● **YOUR ASSIGNMENT**
Arrange the records from the line with "Hartsfield-Jackson’s International Airport" to the line with "Shoreline Media Group" as a numbered list, leaving out any blank lines.

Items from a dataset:
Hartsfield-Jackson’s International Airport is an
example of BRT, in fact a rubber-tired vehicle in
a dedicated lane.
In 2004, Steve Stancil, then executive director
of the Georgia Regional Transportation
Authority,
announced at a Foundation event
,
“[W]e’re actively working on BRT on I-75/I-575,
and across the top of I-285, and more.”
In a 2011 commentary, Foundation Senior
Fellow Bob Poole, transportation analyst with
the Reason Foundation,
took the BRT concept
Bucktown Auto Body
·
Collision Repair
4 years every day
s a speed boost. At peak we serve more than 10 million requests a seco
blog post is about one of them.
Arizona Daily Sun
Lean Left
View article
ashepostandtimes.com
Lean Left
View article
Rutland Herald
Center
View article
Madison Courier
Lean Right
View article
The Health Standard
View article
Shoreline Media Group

---

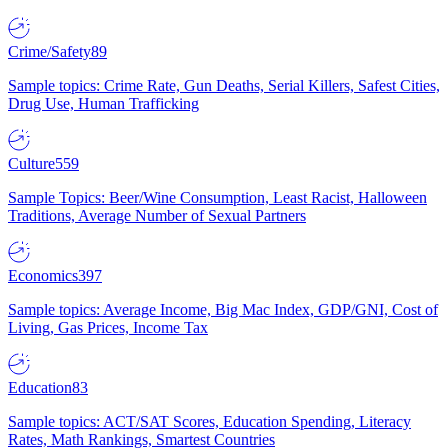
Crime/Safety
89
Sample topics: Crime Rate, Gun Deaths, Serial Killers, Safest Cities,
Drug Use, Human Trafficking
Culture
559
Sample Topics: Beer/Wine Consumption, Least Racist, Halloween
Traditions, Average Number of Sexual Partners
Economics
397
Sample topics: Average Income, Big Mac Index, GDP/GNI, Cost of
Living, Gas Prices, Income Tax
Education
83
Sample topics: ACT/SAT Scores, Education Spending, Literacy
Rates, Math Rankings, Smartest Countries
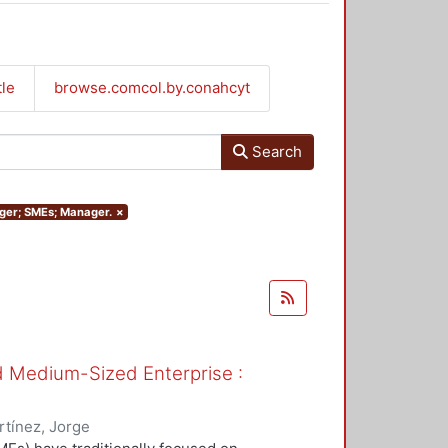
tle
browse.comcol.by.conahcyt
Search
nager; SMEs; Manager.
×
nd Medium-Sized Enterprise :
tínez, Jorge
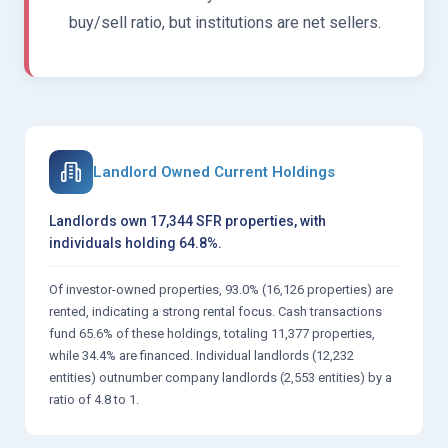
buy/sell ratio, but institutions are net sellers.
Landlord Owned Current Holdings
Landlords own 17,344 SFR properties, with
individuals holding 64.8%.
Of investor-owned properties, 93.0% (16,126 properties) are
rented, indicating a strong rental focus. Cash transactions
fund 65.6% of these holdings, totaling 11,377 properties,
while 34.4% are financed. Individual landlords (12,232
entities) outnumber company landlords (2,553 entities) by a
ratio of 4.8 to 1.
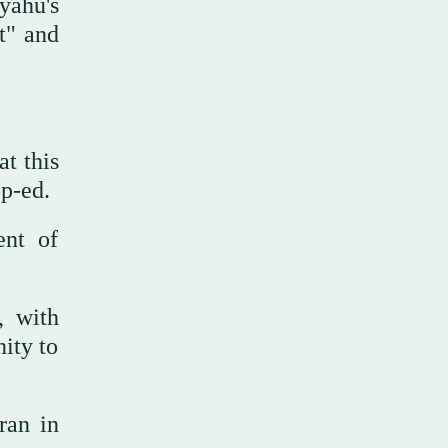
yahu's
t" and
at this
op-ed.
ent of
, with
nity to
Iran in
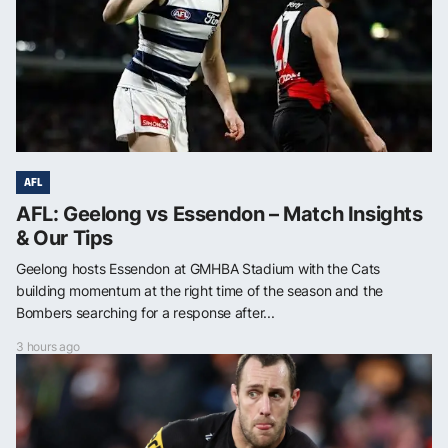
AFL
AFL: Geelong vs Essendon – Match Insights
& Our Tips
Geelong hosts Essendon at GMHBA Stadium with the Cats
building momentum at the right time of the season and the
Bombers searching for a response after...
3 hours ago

● **RESULT BELOW**
1. Hartsfield-Jackson’s International Airport is an
2. example of BRT, in fact a rubber-tired vehicle in
3. a dedicated lane.
4. In 2004, Steve Stancil, then executive director
5. of the Georgia Regional Transportation
6. Authority,
7. announced at a Foundation event
8. ,
9. “[W]e’re actively working on BRT on I-75/I-575,
10. and across the top of I-285, and more.”
11. In a 2011 commentary, Foundation Senior
12. Fellow Bob Poole, transportation analyst with
13. the Reason Foundation,
14. took the BRT concept
15. Bucktown Auto Body
16. ·
17. Collision Repair
18. 4 years every day
19. s a speed boost. At peak we serve more than 10 million requests a seco
20. blog post is about one of them.
21. Arizona Daily Sun
22. Lean Left
23. View article
24. ashepostandtimes.com
25. Lean Left
26. View article
27. Rutland Herald
28. Center
29. View article
30. Madison Courier
31. Lean Right
32. View article
33. The Health Standard
34. View article
35. Shoreline Media Group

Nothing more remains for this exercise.